У ласточек самцов и самок нет различия во внешности, и непонятно, кто чаще затевает ссоры. Мне кажется, что с одинаковой охотой лезут в драку и хозяева и хозяйки соседних гнезд.
Взрослые дерутся со взрослыми, птенцы — брат с братом, и только пока сидят в гнезде, как удоды или вертишейки. Малышей на это толкает чувство обиды, что ли. А первопричиной коротких внутрисемейных ссор бывает погода. В хорошую — с добычей легко, и ласточки сыты, в ненастье — зябнут и голодают. В дождь, да еще с ветром, прячутся насекомые, по своей воле не взлетит, наверное, ни одна муха. Попробуй тут прокормить выводок, который, сидя в сухом и теплом доме, не хочет терпеть муки голода. А вход в гнездо такой, что из него всем сразу не высунуться, и кормное место захватывает кто-то один, реже — двое. Это место он, пока не получит свою порцию, добровольно не уступит. Видя реющих птиц, среди которых и его родители, он лишь время от времени требовательно чирикает, как бы поторапливая их.
Но ведь голодны и те, что сидят позади. Их все больше раздражает поведение братца. Его начинают дергать за перья крыльев и спины. Наверное, это можно терпеть, и он продолжает загораживать вход. Сдается лишь тогда, когда кто-нибудь изловчается ухватить его за щеку. Чириканье сразу сменяется недовольным верещанием. Оба исчезают в гнезде, а им на смену высовывается третий, но и его через несколько минут тащат за ухо назад, наказывая за «несправедливость». Кончится дождь, потеплеет — и снова в семье мир.

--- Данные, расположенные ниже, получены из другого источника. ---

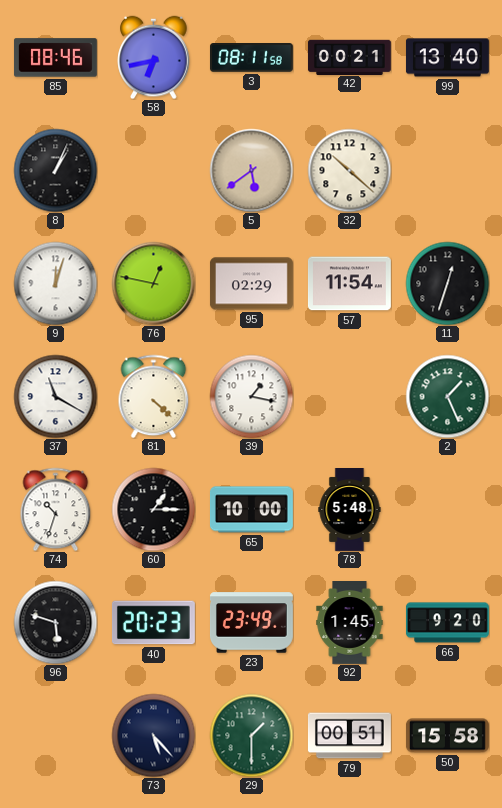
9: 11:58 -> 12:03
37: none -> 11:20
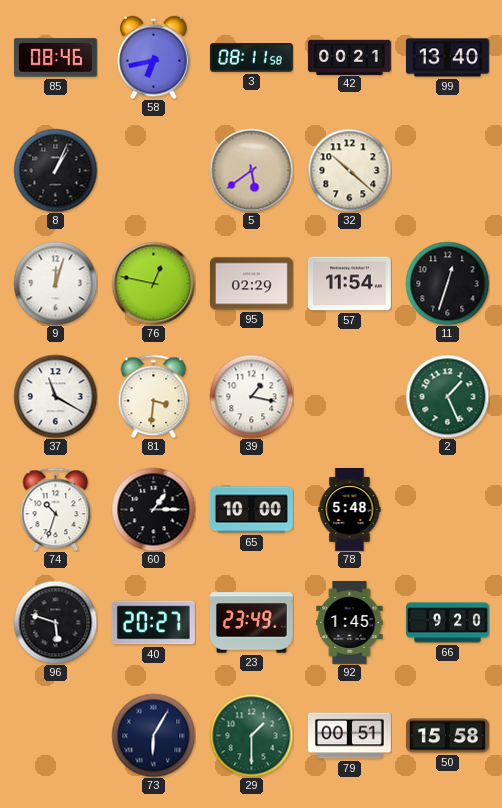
81: 4:22 -> 3:31
40: 20:23 -> 20:27
73: 5:23 -> 6:05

После вылета птенцов, которым еще несколько дней требуется родительская забота, семьи воронков не уединяются, как у касаток, а остаются в стае, число «птиц в которой быстро утраивается за счет слетков. У еще неокрепшего молодняка маловато силенок для полного полетного дня. Им не продержаться в воздухе столько, сколько без усилий могут находиться в нем взрослые. Молодые воронки то и дело присаживаются на узкие карнизики, на провода, превращая их в черно-белые бусы. Для нас в стае все одинаковы, и трудно уследить даже за одной птицей, удержать ее взглядом хотя бы две-три минуты. У них же путаницы не бывает, и своих узнают мгновенно.
Следя за беспрестанной птичьей круговертью, замечаешь, как то и дело встречаются клюв в клюв воронки. Мгновенное касание — и разлетелись снова. Встречи не случайны: это родители отдают пойманную добычу птенцам. Поймав муху, взрослая птица подзывает ближайшего из слетков, и оба совершают одинаковый маневр, делая рывок навстречу друг другу и вверх. И в той самой точке, где гаснет скорость, где птицы на миг останавливаются, происходит передача добычи. И снова продолжается полет, пока птенец не почувствует усталости. Недолгий отдых, и снова на крылья, потому что жизнь ласточки — полет.
Крейсерский, охотничий или разведочный полет воронков не отличается особым изяществом, как у касатки, из-за частой смены направления. Словно в неуверенности или тревоге, не зная, куда лететь, мечутся ласточки над улицами и зданиями. Но зато как красиво воронок пьет и с каким совершенством управляет при этом своим полетом. Попробуйте одним быстрым движением зачерпнуть из крошечной дорожной лужицы, глубиной всего в полпальца, две-три капли и при этом не взмутить воду, не оставить на ней следа. А воронок, планируя на приподнятых крыльях, так ловко зачерпывает клювом один глоток, что водное зеркало лишь еле заметно дрогнет, будто дохнул на него легонький ветерок. За первой птицей делает заход вторая, третья, но вода в лужице не замутится.
С некоторых пор в нашем городе стало происходить с воронками что-то непонятное. Мелкие поселения их еще как-то держались, а большие, многолетние колонии стали словно вымирать одна за другой. Ветшали и отваливались даже надежно укрытые гнезда. Предполагать можно было лишь одно: птицы погибали где-то во время своих заморских странствий. Смущало, однако, то обстоятельство, что колонии исчезали не сразу, не в один сезон. Создавалось впечатление, что неведомая беда настигала большие стаи ежегодно, обходя до поры до времени маленькие стайки. А оказалось, что причина — в хорошем санитарном состоянии города. Мух стало мало в центральных его кварталах. Маленьким, в несколько пар, поселениям добычи еще кое-как хватало, а большие колонии, оставаясь на прежних местах, не смогли бы прокормить весь приплод.
Воронки переселились поближе к кормным местам. Многосотенные колонии их появились на железобетонных мостах, переброшенных через водохранилище. Большая вода может прокормить и воронков, и множество других насекомоядных птиц.